Counterpoint to Star Tribune Editorial
The Minnesota House DFL has proposed to balance the state's budget without gimmicks, including paying back Minnesota schools with a temporary two-year income tax surcharge on the wealthiest Minnesotans. This was not a proposal we took lightly — but the Star Tribune Editorial Board dismissed it without much evidence ("Nix anticompetitive state budget ideas," March 24).
For more than a decade, our budgets have been balanced irresponsibly with deep cuts and accounting gimmicks. Taking money from our schools was the "cookie jar" neither party could resist. This stopgap reached a tipping point for Minnesotans when the 2011 Republican-led Legislature borrowed a record $2.4 billion from our schools.

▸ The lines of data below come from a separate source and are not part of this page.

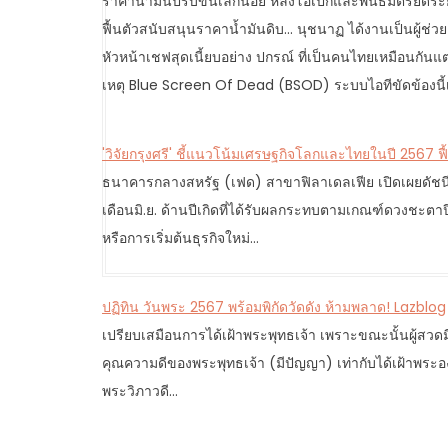
ราคาน้ำมันปรับขึ้นเล็กน้อย หลังโอเปกและพันธมิตรยืดระย
o
ฟื้นตัวสนับสนุนราคาน้ำมันดิบ... นุชนาฏ ได้งานเป็นผู้
s
หัวหน้าเชฟสุดเนี้ยบอย่าง ปกรณ์ ที่เป็นคนไทยเหมือนกันแต
t
เหตุ Blue Screen Of Dead (BSOD) ระบบไอทีขัดข้องนี้เ
n
a
v
'วิจัยกรุงศรี' ชี้แนวโน้มเศรษฐกิจโลกและไทยในปี 2567 
i
ธนาคารกลางสหรัฐ (เฟด) สาขาฟิลาเดลเฟีย เปิดเผยดัชน
g
เดือนมิ.ย. ด้านปีเกิดที่ได้รับผลกระทบตามเกณฑ์ดวงชะตาป
a
หรือการเริ่มต้นธุรกิจใหม่…
t
i
ปฏิทิน วันพระ 2567 พร้อมพิกัดวัดดัง ห้ามพลาด! Lazblog
o
เปรียบเสมือนการได้เฝ้าพระพุทธเจ้า เพราะขณะนั้นผู้สวดมี 
n
คุณความดีของพระพุทธเจ้า (มีปัญญา) เท่ากับได้เฝ้าพระอง
พระวิภาวดี…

On the campaign trail, Minnesotans told us loud and clear that this was no way to budget for our state's future.
We listened.
Our budget invests significantly in education as the best way to make our state competitive in years to come, including paying back the $850 million we owe our schools in the next two years. The temporary income tax surcharge on Minnesotans earning more than $500,000 per year (and only on the money they earn over $500,000) is dedicated to paying back the debt owed schoolchildren and will go away once our schools are paid back. It would leave our budget balanced and without any debt to our schools — something that hasn't happened since before the Great Recession.
Like most families, we believe you ought to pay off debt before you spend money on something new.
No one questions that paying back our schools is the right thing to do. Nevertheless, the Star Tribune editorial criticized our plan using the same "Chicken Little" claims that Republicans have made for decades to defend failed policies that put the interests of the wealthiest Minnesotans ahead of the middle class.